━━━━━ VORLIEGENDER TEXT ━━━━━

Damit waren bereits die Grundlagen gelegt für das, was Verantwortliche aus Wirtschaft und Gewerkschaften zu diesen komplexen Transformationsprozessen an Forderungen mitgebracht hatten. Wobei sie unisono unterstrichen: Gelingen kann das alles nur mit Europa. Und das Saarland als Industrie- und Automobilstandort steht brennglasartig für die Herausforderungen der Transformation und der Umsetzung des europäischen Green Deals.
Alexander Wortberg, Standortleiter ZF im Saarland, betonte: „Die Zukunft ist elektrisch", und die Ziele, hier insbesondere die der Klimapolitik, seien „Allgemeingut". Nur für die Umsetzung fand er deutliche Worte in Richtung des EU-Kommissars: Das Verbot des Verbrenners müsse noch mal überdacht werden, Regelungen für Plug-ins gefunden werden, fordert der Getriebehersteller. Letztlich könne der Green Deal der EU nur ein Erfolg werden, wenn er wirtschaftlich und sozial ein Erfolg werde.

━━━━━

## AUFGABENTEILE
1. Geben Sie aus dem Text zum Green Deal im Saarland die Stelle wortgetreu wieder, beginnend mit „Alexander Wortberg, Standortleiter“ und weiter bis einschließlich „ein Erfolg werde.“.
2. Zählen Sie alle geografischen oder politischen Räume auf, die der Text zum Green Deal im Saarland mit Namen nennt.

━━━━━ AUFGELISTETE ZEILEN ━━━━━

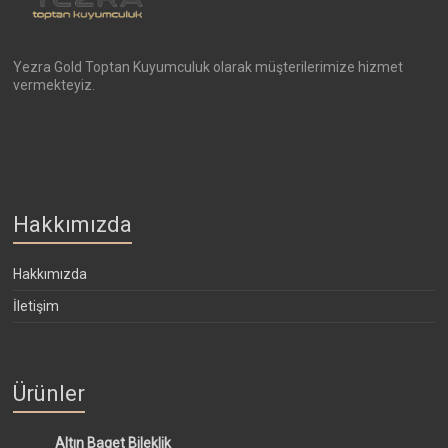
Yezra Gold Toptan Kuyumculuk olarak müşterilerimize hizmet
vermekteyiz.
Hakkımızda
Hakkımızda
İletişim
Ürünler
Altın Baget Bileklik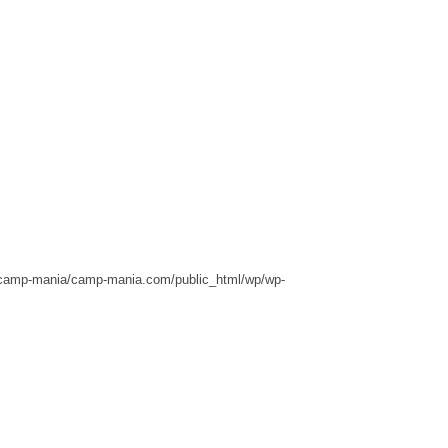
camp-mania/camp-mania.com/public_html/wp/wp-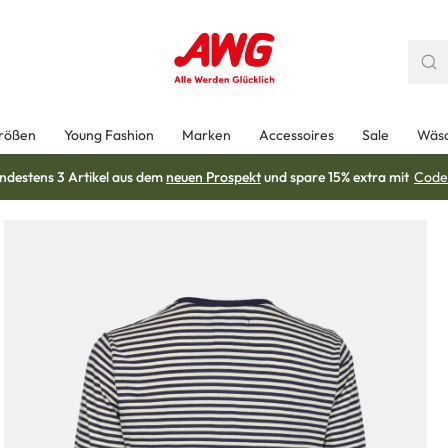
rößen
Young Fashion
Marken
Accessoires
Sale
Wäs
ndestens 3 Artikel aus dem
neuen Prospekt
und spare 15% extra mit
Code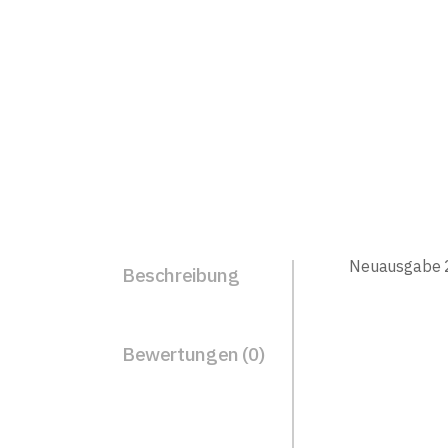
Neuausgabe 
Beschreibung
Bewertungen (0)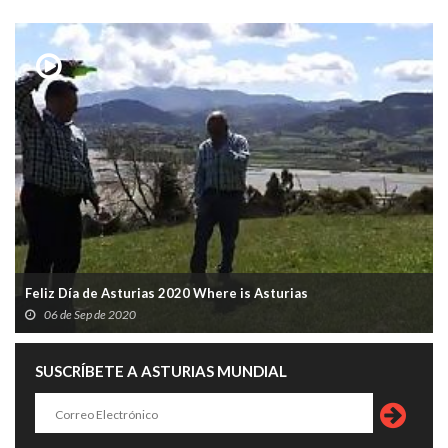
Feliz Día de Asturias 2020 Where is Asturias
06 de Sep de 2020
SUSCRÍBETE A ASTURIAS MUNDIAL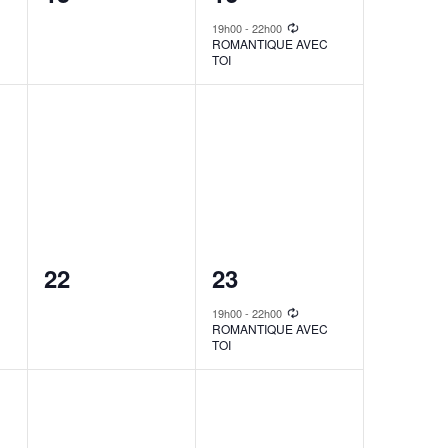
events,
event,
19h00
-
22h00
ROMANTIQUE AVEC
TOI
0
1
22
23
events,
event,
19h00
-
22h00
ROMANTIQUE AVEC
TOI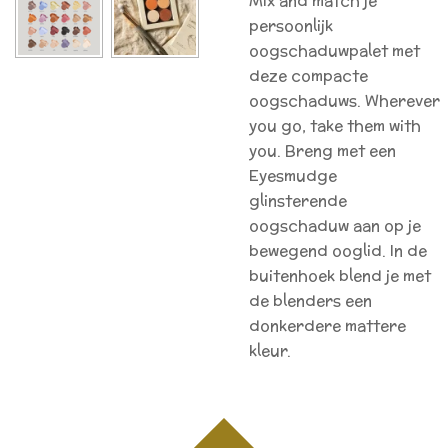
Mix and match je
persoonlijk
oogschaduwpalet met
deze compacte
oogschaduws. Wherever
you go, take them with
you. Breng met een
Eyesmudge
glinsterende
oogschaduw aan op je
bewegend ooglid. In de
buitenhoek blend je met
de blenders een
donkerdere mattere
kleur.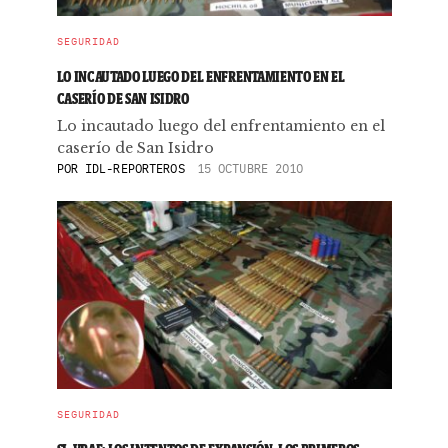
SEGURIDAD
LO INCAUTADO LUEGO DEL ENFRENTAMIENTO EN EL
CASERÍO DE SAN ISIDRO
Lo incautado luego del enfrentamiento en el
caserío de San Isidro
POR
IDL-REPORTEROS
15 OCTUBRE 2010
SEGURIDAD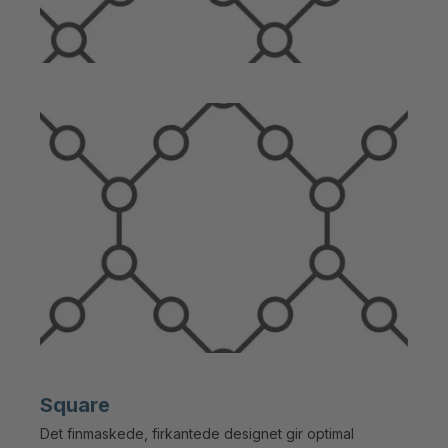
Square
Det finmaskede, firkantede designet gir optimal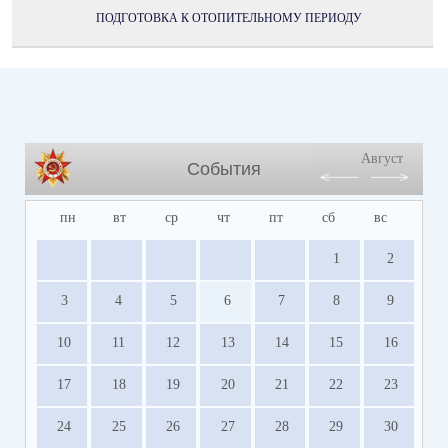
ПОДГОТОВКА К ОТОПИТЕЛЬНОМУ ПЕРИОДУ
Август
События
пн
вт
ср
чт
пт
сб
вс
1
2
3
4
5
6
7
8
9
10
11
12
13
14
15
16
17
18
19
20
21
22
23
24
25
26
27
28
29
30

━━━━━

## IHRE ANTWORTEN
1.
Alexander Wortberg, Standortleiter ZF im Saarland, betonte: „Die Zukunft ist elektrisch", und die Ziele, hier insbesondere die der Klimapolitik, seien „Allgemeingut". Nur für die Umsetzung fand er deutliche Worte in Richtung des EU-Kommissars: Das Verbot des Verbrenners müsse noch mal überdacht werden, Regelungen für Plug-ins gefunden werden, fordert der Getriebehersteller. Letztlich könne der Green Deal der EU nur ein Erfolg werden, wenn er wirtschaftlich und sozial ein Erfolg werde.

2.
- Europa
- Saarland
- EU